2. There is nothing in counsel’s position that, because the life of a legislature continues for only two years, therefore it can make no standing appropriations, or appropriations covering a longer period of time than such two years. Section 9 of article 9 is no warrant for any such position.

3. Neither is there anything in his position that, because the law places a limited amount of public funds in the state treasury to the credit of a certain board for a designated public purpose, it violates section 1 of article 3, section 1 of article 5, and section 11 of article 9 of the constitution. The legislature is not obliged to remain in session all the time for the next ten years for the purpose of superintending the erection of a state capitol; neither is it required to impose these onerous duties directly upon the executive; but it may establish a board of public officials for that purpose and to expend the moneys appropriated by law for that purpose. Although the law has set aside this money to the credit of this board, it is still in the custody of the state treasurer, and must remain there until drawn out for the particular purpose for which it was appropriated.

4. Neither is there anything in counsel’s position that this law provides for a permanent capitol at the temporary seat of government. Section 1, art. 15, of the constitution does not make St. Paul the temporary, but the permanent, seat of government until removed to Kandiyohi county by the legislature, or to some other place by the legislature, and a vote of the people. Nothing of the kind has been done to remove it.

5. Section 5 of the act of congress authorizing the people of Minnesota territory to form a constitution and state government, provides :

“That ten entire sections of land to be selected by the governor of said state, in legal subdivisions, shall be granted to said state for the purpose of completing the public buildings, or for the erection of others at the seat of government, under the direction of the legislature thereof.” 11 Stat. 167.

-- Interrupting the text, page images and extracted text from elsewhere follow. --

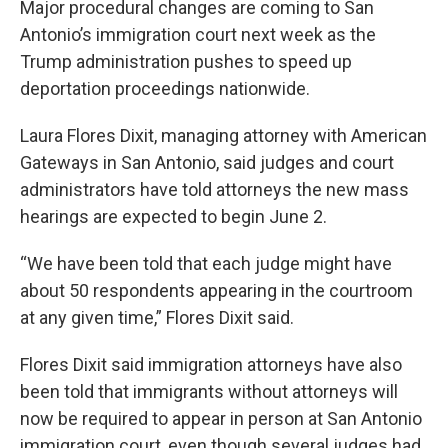
Major procedural changes are coming to San
Antonio’s immigration court next week as the
Trump administration pushes to speed up
deportation proceedings nationwide.
Laura Flores Dixit, managing attorney with American
Gateways in San Antonio, said judges and court
administrators have told attorneys the new mass
hearings are expected to begin June 2.
“We have been told that each judge might have
about 50 respondents appearing in the courtroom
at any given time,” Flores Dixit said.
Flores Dixit said immigration attorneys have also
been told that immigrants without attorneys will
now be required to appear in person at San Antonio
immigration court, even though several judges had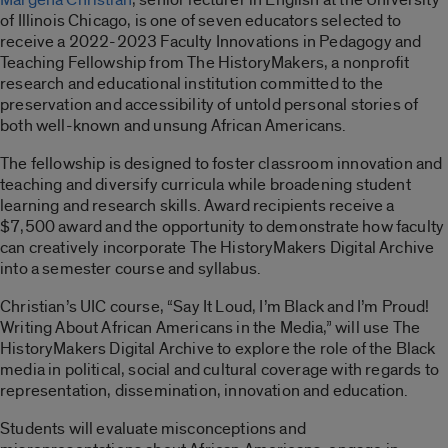
of Illinois Chicago, is one of seven educators selected to
receive a 2022-2023 Faculty Innovations in Pedagogy and
Teaching Fellowship from The HistoryMakers, a nonprofit
research and educational institution committed to the
preservation and accessibility of untold personal stories of
both well-known and unsung African Americans.
The fellowship is designed to foster classroom innovation and
teaching and diversify curricula while broadening student
learning and research skills. Award recipients receive a
$7,500 award and the opportunity to demonstrate how faculty
can creatively incorporate The HistoryMakers Digital Archive
into a semester course and syllabus.
Christian’s UIC course, “Say It Loud, I’m Black and I’m Proud!
Writing About African Americans in the Media,” will use The
HistoryMakers Digital Archive to explore the role of the Black
media in political, social and cultural coverage with regards to
representation, dissemination, innovation and education.
Students will evaluate misconceptions and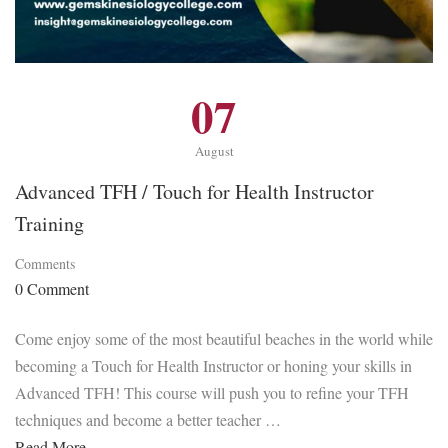
07
August
Advanced TFH / Touch for Health Instructor
Training
Comments
0 Comment
Come enjoy some of the most beautiful beaches in the world while
becoming a Touch for Health Instructor or honing your skills in
Advanced TFH! This course will push you to refine your TFH
techniques and become a better teacher …
Read More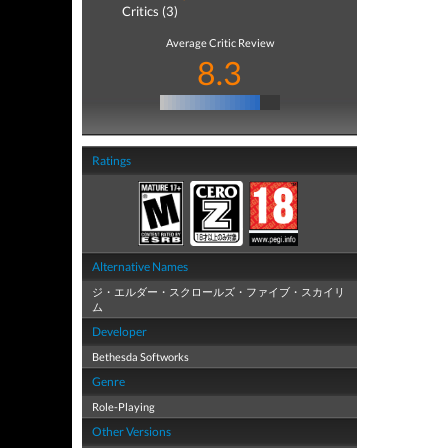
Critics (3)
Average Critic Review
8.3
Ratings
Alternative Names
ジ・エルダー・スクロールズ・ファイブ・スカイリ
ム
Developer
Bethesda Softworks
Genre
Role-Playing
Other Versions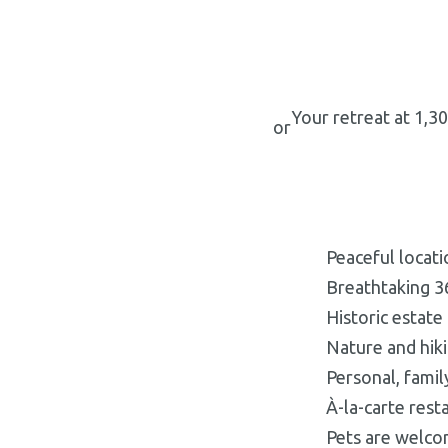
Your retreat at 1,3
or
Peaceful locat
Breathtaking 3
Historic estate
Nature and hiki
Personal, fami
À-la-carte rest
Pets are welc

*192By section 3 of article 2 of the constitution this act of congress is accepted irrevocably.

Counsel contends that it is unconstitutional to erect a new capitol out of other public funds without first exhausting or applying the lands so granted by congress. The position is untenable, if for no other reason, because the lands were granted for “public buildings,” not solely for a state capitol. The legislature can, when it sees fit, apply the proceeds of these lands to some other public building or buildings to be erected at the seat of government.

6. Neither is there anything in counsel’s position that the law (chapter 2, Laws 1893) is unconstitutional because embracing more than one subject. The law does not embrace more than one subject.

The order appealed from is affirmed.